Science

Covid-19 more likely to cause neurological issues than vaccines, study finds



Coronavirus is far more likely to cause neurological complications in people than the Covid-19 vaccines, a new study has shown.

Researchers from the University of Oxford analysed the healthcare records of more than 32 million people in England and found that Guillain-Barre syndrome, Bell’s palsy and haemorrhage stroke were linked to both infection and vaccination.

However, while a first dose of the AstraZeneca and Pfizer vaccine can lead to the development of an adverse neurological event shortly after administration, infection from Covid-19 carries a far greater risk than either jab.

The study, published in Nature Medicine, estimates that there were 38 excess cases of Guillain–Barre syndrome per 10 million people given the AstraZeneca vaccine, compared to 145 cases per 10 million after testing positive for Covid-19.

Dr Lahiru Handunnetthi, a co-author of the study, said: “In our study of over 32 million people, we found that several neurological complications such as Guillain-Barre syndrome were linked to both Covid-19 infection and first dose vaccination.

“These neurological complications were very rare, but awareness of these will be important for patient care during mass vaccination programmes across the world.”

Initial vaccine clinical trials were not large enough to be able to detect very rare adverse neurological events – those that happen in less than one person out of 10,000.

The Oxford study was able to achieve this by looking at the real-world data from millions of healthcare records in England.

The authors also report an association between the Pfizer vaccine and haemorrhagic stroke, though experts not involved in the study have questioned this link due to the weakness of the data.

“This was only seen in one cohort, it wasn’t also found in the Scottish data, and it looks to me a very small signal and possibly not very significant,” said Peter Openshaw, a professor of experimental medicine at Imperial College London.

He said other adverse events linked to both the Pfizer and AstraZeneca vaccines “were dwarfed by the neurological disorders seen after testing positive for Covid: Guillain–Barre syndrome, myasthenia-like disease, subarachnoid haemorrhage, encephalitis, and Bell’s palsy were all quite common, especially in the first two weeks after testing positive for Sars-CoV-2.

“The neurological complications of Sars-CoV-2 vaccines are much rarer than the neurological complications of Covid-19, showing the vital importance of getting vaccinated.”

Aziz Sheikh, professor of primary care research and development at the University of Edinburgh and a co-author of the paper, said: “A key strength of this study was that we were able to replicate the analysis in Scotland’s national Covid-19 dataset.

“Overall, this provided strong support to the findings observed in the English dataset.”

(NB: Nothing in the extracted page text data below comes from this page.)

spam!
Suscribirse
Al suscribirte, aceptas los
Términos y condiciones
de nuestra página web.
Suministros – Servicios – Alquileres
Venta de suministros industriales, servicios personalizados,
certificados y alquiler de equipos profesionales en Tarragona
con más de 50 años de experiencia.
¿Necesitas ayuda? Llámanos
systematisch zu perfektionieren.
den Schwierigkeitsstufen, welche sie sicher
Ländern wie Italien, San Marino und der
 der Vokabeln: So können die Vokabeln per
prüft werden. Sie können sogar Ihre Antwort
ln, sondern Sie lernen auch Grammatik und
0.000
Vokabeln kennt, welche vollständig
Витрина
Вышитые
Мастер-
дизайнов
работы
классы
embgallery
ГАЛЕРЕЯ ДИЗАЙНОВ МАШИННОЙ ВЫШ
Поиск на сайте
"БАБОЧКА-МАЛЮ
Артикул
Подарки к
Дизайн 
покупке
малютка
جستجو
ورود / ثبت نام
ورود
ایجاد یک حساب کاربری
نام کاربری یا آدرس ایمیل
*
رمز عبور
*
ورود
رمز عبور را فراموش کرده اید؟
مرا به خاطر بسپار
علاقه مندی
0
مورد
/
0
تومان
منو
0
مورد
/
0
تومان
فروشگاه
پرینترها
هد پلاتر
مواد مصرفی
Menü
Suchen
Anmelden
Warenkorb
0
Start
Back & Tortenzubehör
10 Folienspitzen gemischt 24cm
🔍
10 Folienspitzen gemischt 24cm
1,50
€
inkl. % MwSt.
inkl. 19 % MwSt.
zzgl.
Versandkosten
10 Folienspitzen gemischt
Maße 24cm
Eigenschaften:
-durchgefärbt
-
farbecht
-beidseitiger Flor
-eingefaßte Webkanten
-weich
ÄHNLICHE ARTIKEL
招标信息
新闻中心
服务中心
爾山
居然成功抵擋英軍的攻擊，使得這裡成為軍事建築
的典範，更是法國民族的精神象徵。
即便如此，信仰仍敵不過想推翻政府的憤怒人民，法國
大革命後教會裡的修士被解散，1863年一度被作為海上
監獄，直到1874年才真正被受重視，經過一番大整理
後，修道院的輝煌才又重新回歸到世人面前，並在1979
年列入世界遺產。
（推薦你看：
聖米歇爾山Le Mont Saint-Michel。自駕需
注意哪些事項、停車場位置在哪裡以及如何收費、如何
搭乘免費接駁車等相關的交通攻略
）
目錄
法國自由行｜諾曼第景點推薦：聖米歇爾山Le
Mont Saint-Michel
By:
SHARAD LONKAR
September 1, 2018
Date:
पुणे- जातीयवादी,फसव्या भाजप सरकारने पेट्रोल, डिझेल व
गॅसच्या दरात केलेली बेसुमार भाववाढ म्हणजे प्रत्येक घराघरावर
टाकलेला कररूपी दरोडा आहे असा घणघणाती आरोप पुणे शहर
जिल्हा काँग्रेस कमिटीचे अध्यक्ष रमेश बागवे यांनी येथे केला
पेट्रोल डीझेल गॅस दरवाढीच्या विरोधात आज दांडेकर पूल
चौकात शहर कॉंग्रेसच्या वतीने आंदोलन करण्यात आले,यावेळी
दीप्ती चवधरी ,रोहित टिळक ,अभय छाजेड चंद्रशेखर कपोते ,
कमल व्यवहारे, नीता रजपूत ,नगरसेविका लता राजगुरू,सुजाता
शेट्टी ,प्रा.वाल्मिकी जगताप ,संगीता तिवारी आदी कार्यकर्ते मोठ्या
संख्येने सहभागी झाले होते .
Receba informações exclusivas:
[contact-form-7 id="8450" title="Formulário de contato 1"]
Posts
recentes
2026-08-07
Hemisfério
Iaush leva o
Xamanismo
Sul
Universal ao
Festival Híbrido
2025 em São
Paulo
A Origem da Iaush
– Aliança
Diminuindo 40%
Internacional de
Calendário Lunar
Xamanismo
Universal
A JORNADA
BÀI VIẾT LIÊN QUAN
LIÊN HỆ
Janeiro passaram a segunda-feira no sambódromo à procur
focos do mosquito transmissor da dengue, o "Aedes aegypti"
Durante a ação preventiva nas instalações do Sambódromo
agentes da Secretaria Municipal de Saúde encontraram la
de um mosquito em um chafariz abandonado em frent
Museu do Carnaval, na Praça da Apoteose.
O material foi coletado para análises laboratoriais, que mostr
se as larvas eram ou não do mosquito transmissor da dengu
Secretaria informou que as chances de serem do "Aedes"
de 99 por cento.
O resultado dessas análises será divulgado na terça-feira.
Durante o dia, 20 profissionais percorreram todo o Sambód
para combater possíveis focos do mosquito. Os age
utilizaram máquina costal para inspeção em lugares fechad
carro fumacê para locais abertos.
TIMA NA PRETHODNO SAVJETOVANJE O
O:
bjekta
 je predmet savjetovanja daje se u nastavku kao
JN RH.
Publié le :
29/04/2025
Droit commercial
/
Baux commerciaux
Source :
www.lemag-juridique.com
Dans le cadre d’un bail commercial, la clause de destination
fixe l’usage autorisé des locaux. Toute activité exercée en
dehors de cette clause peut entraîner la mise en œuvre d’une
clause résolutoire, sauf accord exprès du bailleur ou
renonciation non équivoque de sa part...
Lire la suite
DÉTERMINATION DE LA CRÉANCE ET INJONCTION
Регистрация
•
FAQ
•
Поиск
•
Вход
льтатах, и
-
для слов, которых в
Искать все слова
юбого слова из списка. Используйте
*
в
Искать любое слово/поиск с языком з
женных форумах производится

The authors of the study acknowledged a number of limitations to their findings; only risks associated with the first vaccine dose were examined, as data on outcomes following second doses was limited at the time of the research.

And only hospital admissions and mortality were included in the examined healthcare data, so patients with milder neurological disease may not have been included and the overall burden of neurological adverse events from vaccination and infection could be underestimated.